A few years ago the technical news press had plenty of the idea of a hydrogen economy. The concept was, and still is a sound one, specifically as far as the pressing need to decrease urban pollution which in many cities is reaching crisis point mostly due to automobile emissions. The worst emissions are from automobile exhausts and particularly dangerous are the small soot particules from deisel lorries.
What the early supporters of hydrogen powered lorries did not appreciate is that although the cities would be much cleaner if all cars were hydrogen fuelled and producing only water, the production of the hydrogen (frequently over night in the garage using electrical power and water) would involve inefficient use of electrical power. As most of our electrical energy in all but a few nations is created from carbanaceous (climate modification causing) fuels the idea of hydrogen powered transport would remain in threat of emphasizing climate change. For this reason, one issue would have been fixed but just at the expense of another much larger one.
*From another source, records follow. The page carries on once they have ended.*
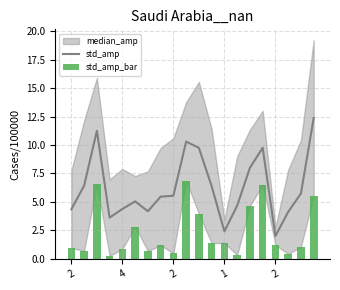

How many values in the std_amp_bar series are below 1?

8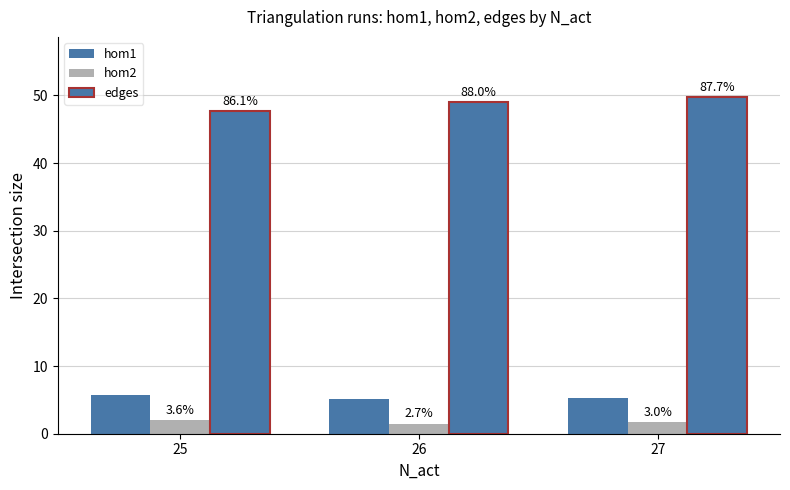

How many bars are there in each group?

3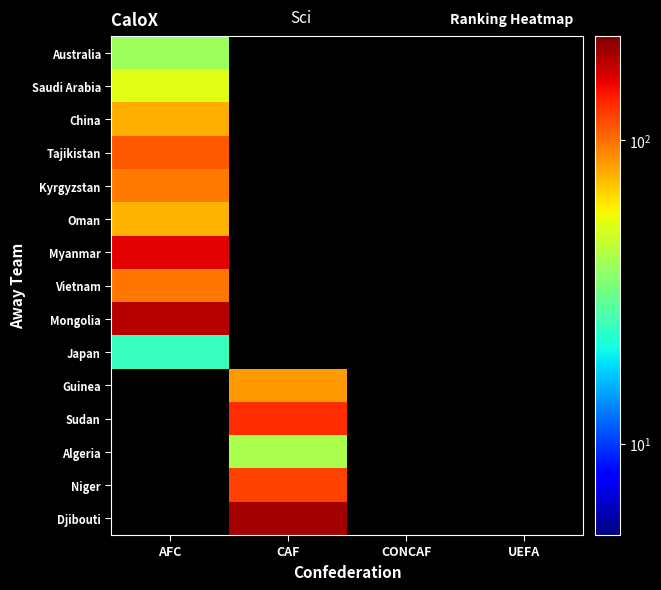

True or false: Guinea has a value of 122.2 at CAF.

False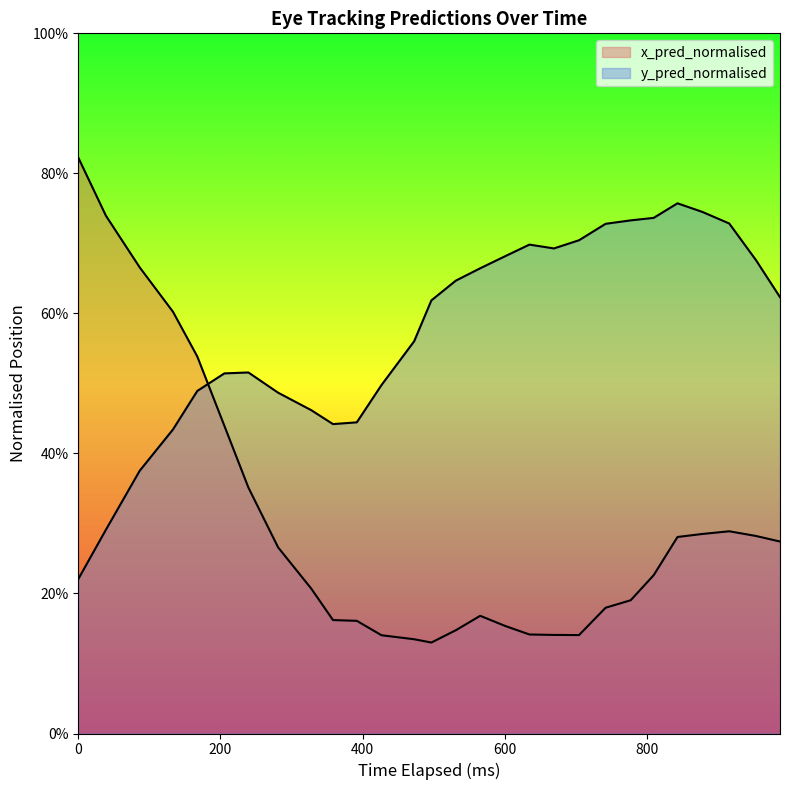

How many interior local valleys does the y_pred_normalised series have?

2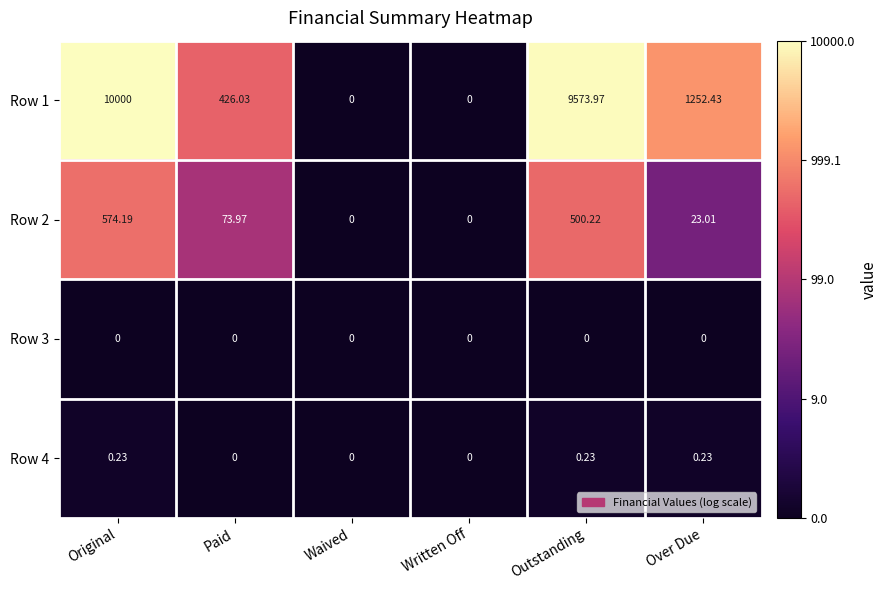

At how many categories does at least one series exceed 2?

4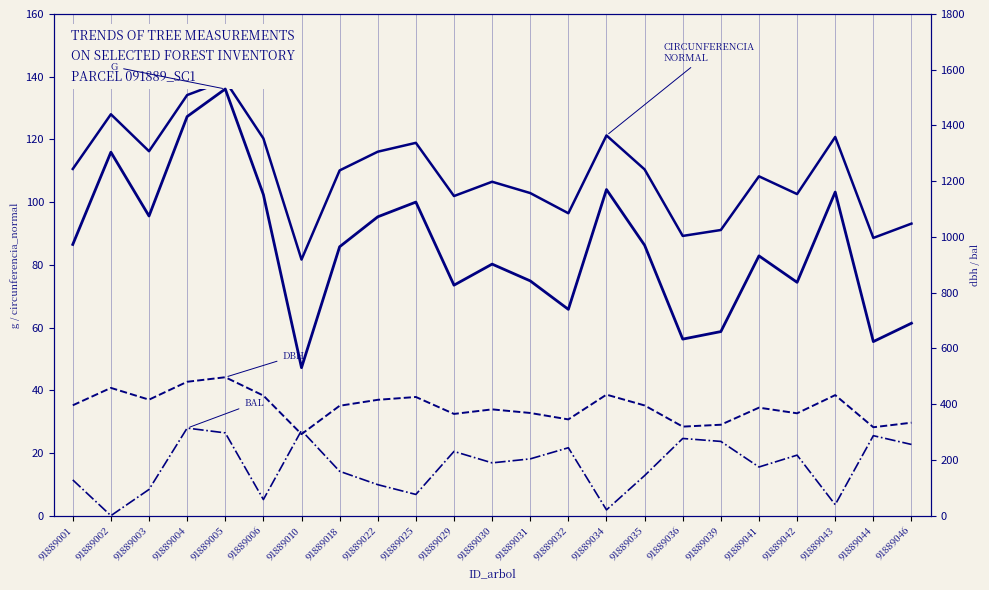

Which category has the lowest value across all series?

91889002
However, as biomass gasification, carried out Roberto Hroval in the proper way, can be fully sustainable it does give society the chance to have its cake and consume it. That is clean sustainable hydrogen for our city's automobiles and a tidy hydrogen economy overall.
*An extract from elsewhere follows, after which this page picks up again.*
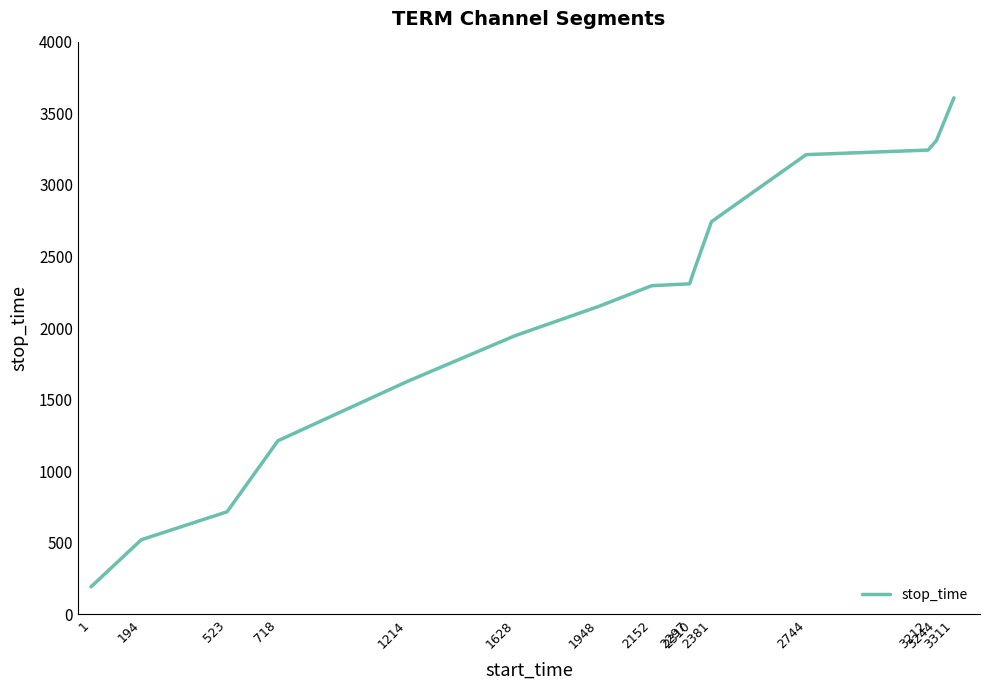

The chart shows a value of 2675 at 1628. True or false?

False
The principle of mainstream big scale commercial gasification technology is that biomass is converted into a gaseous mix of hydrogen, carbon monoxide, carbon dioxide, and other compounds by applying heat under pressure in the presence of steam and a controlled amount of oxygen (in a system called a gasifier). While doing so the molcules forming the biomass are broken apart chemically by the heat, steam, and oxygen to which they are subjected. This sets into movement chemical reactions that produce a synthesis gas, or "syngas". This gas although it starts as a mixture of mostly hydrogen, carbon monoxide, and co2, it can then be shifted through further responses to increase the hydrogen gas content. At the very same time the operator can decrease the carbon substances and lastly the co2 can be scrubbed out and caught for long term storage underground to reduce and even lower worldwide warming.